Decoding the Inversion Symmetry Underlying Transcription Factor DNA-Binding Specificity and Functionality in the Genome
[Column E and Column F] We overlapped the location coordinates of the 81,922 0-nt to 5-nt variant 13-nt ERE or HRE DNA elements in the genome and the location coordinates of the ChIPSeq or ChIPExo peaks in an experiment (157 ER experiments at 0-nt to 5-nt variant ERE DNA elements) (194 KR experiments at 0-nt to 5-nt variant HRE DNA elements) to determine the absolute number of times each 0-nt to 5-nt variant 13-nt ERE or HRE DNA element occurred within an experiment (the entire 13-nt DNA element was required to be within the peak boundaries). [Column V] Multiple peak selection criteria were used (L4, L8, L10, L15, L20), where Lx represents an x-fold greater tag density at peaks than in the surrounding 10-kb region.

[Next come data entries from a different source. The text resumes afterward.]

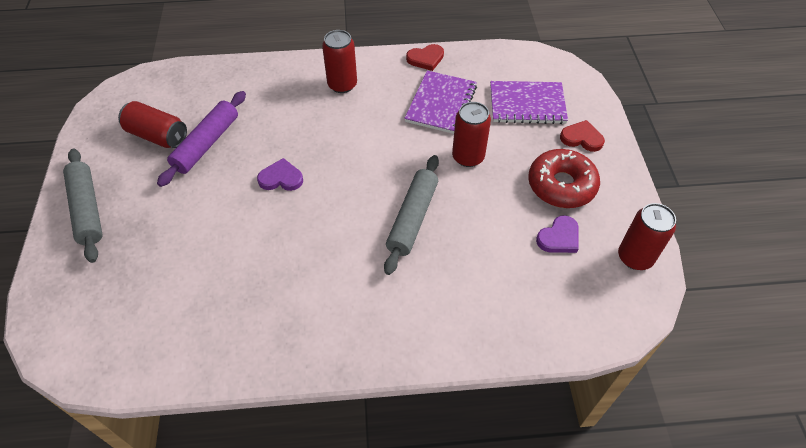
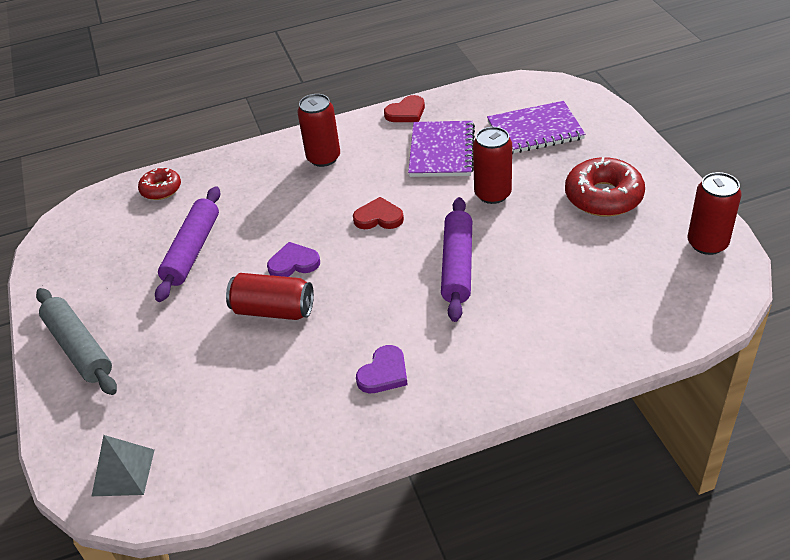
camera: 10 degrees left, 10 degrees down
(77, 334) = (123, 472): none -> grey pyramid
(157, 135) = (130, 256): red can -> red can (273, 310)
(204, 80) = (161, 189): none -> red donut
(412, 218) = (457, 265): grey rolling pin -> purple rolling pin
(559, 237) = (621, 245): purple heart -> purple heart (384, 373)
(581, 138) = (606, 148): red heart -> red heart (378, 217)

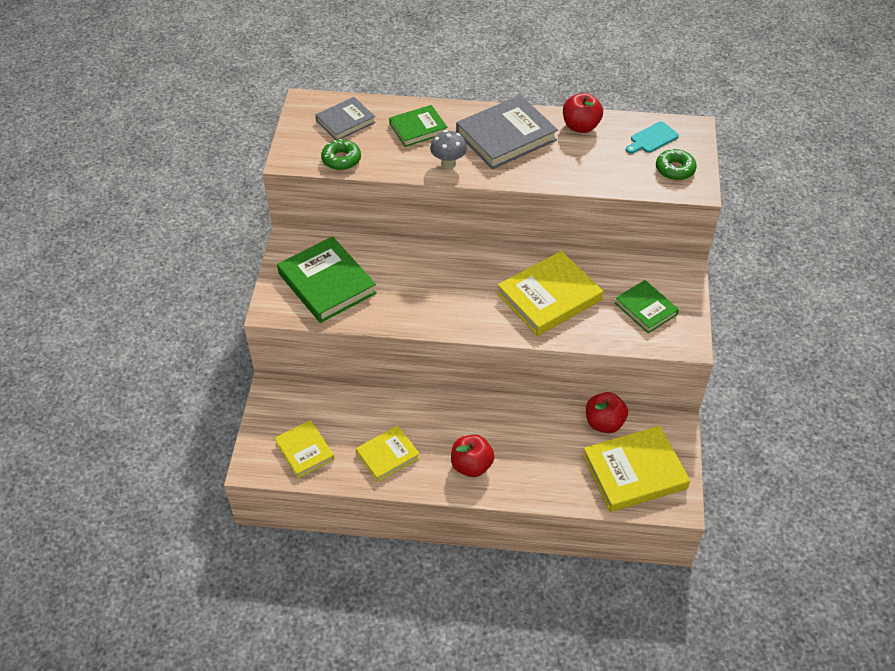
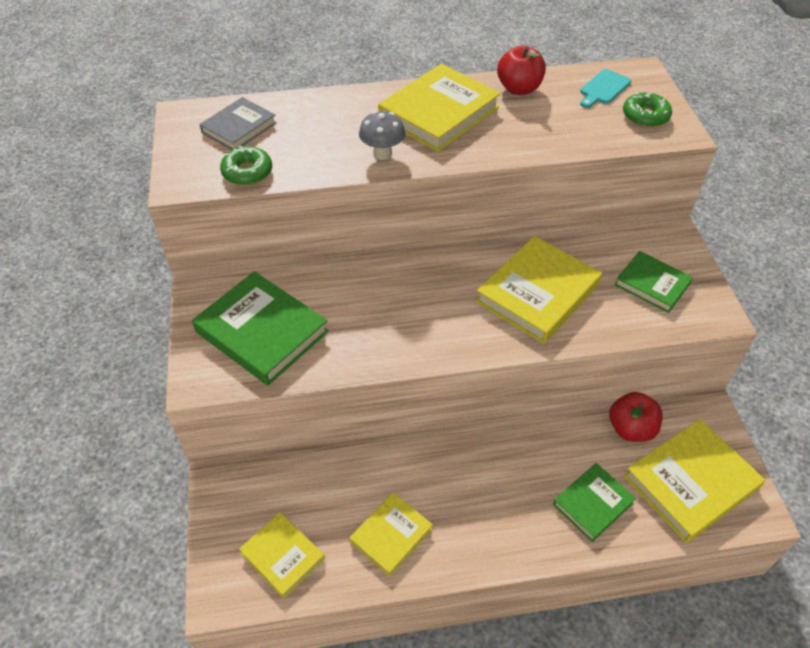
camera: 15 degrees left, 0 degrees up
(418, 128) = (331, 121): green book -> green book (592, 503)
(471, 465) = (499, 523): red apple -> none
(506, 136) = (439, 113): grey book -> yellow book

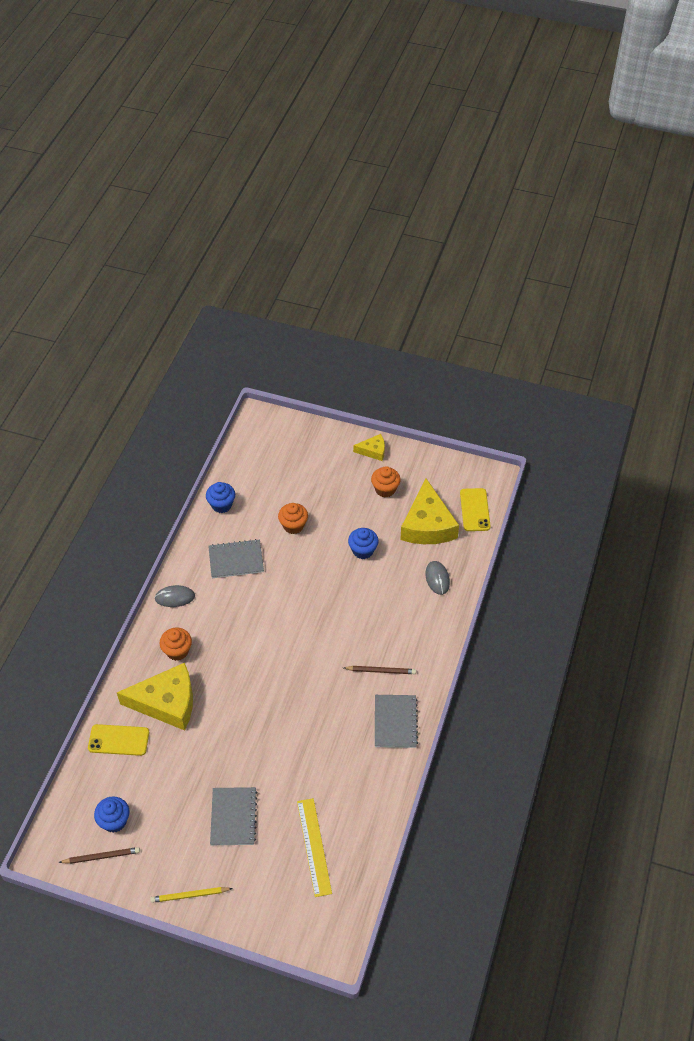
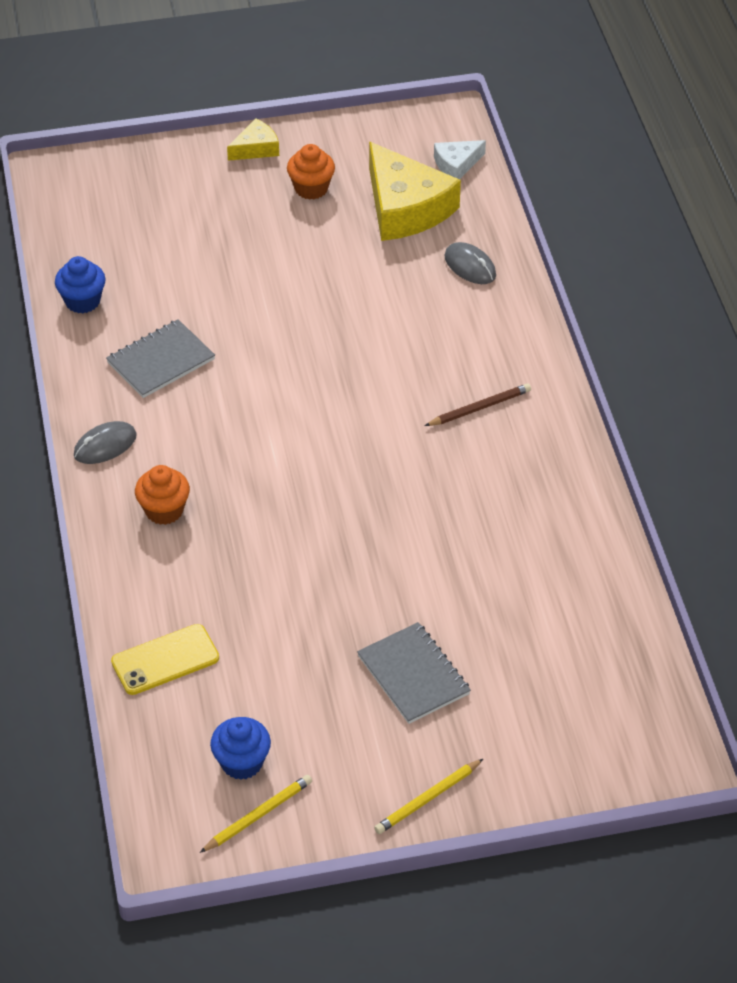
camera: 30 degrees left, 5 degrees down
(101, 856) = (258, 815): brown pencil -> yellow pencil
(167, 702) = (200, 581): yellow cheese -> none
(293, 525) = (212, 284): orange cupcake -> none
(314, 846) = (555, 656): yellow ruler -> none
(363, 550) = (338, 275): blue cupcake -> none
(395, 722) = (548, 459): grey notebook -> none
(475, 510) = (456, 164): yellow phone -> white cheese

This performs a low-to-high stringency analysis of the data. By studying the data with respect to a multiple spectrum of peak selection criteria, we adjust for both the risk of excess background noise and the risk of filtering out any low-amplitude information. All peaks are observed at L4, [Column V] identifies whether that specific peak is also observed at L8, L10, L15 or L20. The ChIPSeq or ChIPExo peaks were annotated to regions in the genome (annotatePeaks.pl) using Homer. [Column A] Peak ID [Column B] Chromosome [Column C] Peak start position [Column D] Peak end position [Column G] Strand [Column H] Peak Score [Column I] FDR/Peak Focus Ratio/Region Size [Column J] Annotation (i.e. Exon, Intron, ...) [Column K] Detailed Annotation (Exon, Intron etc. + CpG Islands, repeats, etc.) [Column L] Distance to nearest RefSeq TSS [Column M] Nearest TSS: Native ID of annotation file [Column N] Nearest TSS: Entrez Gene ID [Column O] Nearest TSS: Unigene ID [Column P] Nearest TSS: RefSeq ID [Column Q] Nearest TSS: Ensembl ID [Column R] Nearest TSS: Gene Symbol [Column S] Nearest TSS: Gene Aliases [Column T] Nearest TSS: Gene description [Column U] Nearest TSS: Gene type
Steps to reproduce
Experiments were obtained from Gene Expression Omnibus and converted to fastq format using fastq-dump v2.4.5; original experiment names were retained. Reads were first selected using a cross-correlation analysis (trim_and_filter_SE.pl). The sequencing reads were then mapped uniquely, allowing for no more than two mismatches, to the reference genome [mouse genome build 38 (mm10) or human genome build 37 (hg19)] using Bowtie v1.1.2. Mapped reads were deduplicated using MarkDuplicates.jar from the Picard tools package v1.96. Peak selection was performed using Hypergeometric Optimization of Motif Enrichment (HOMER) v4.7.2. See "DNA Sequence Constraints Define Functionally Active Steroid Nuclear Receptor Binding Sites in Chromatin" (Coons et al., 2017) for additional details (Supplemental Table 6).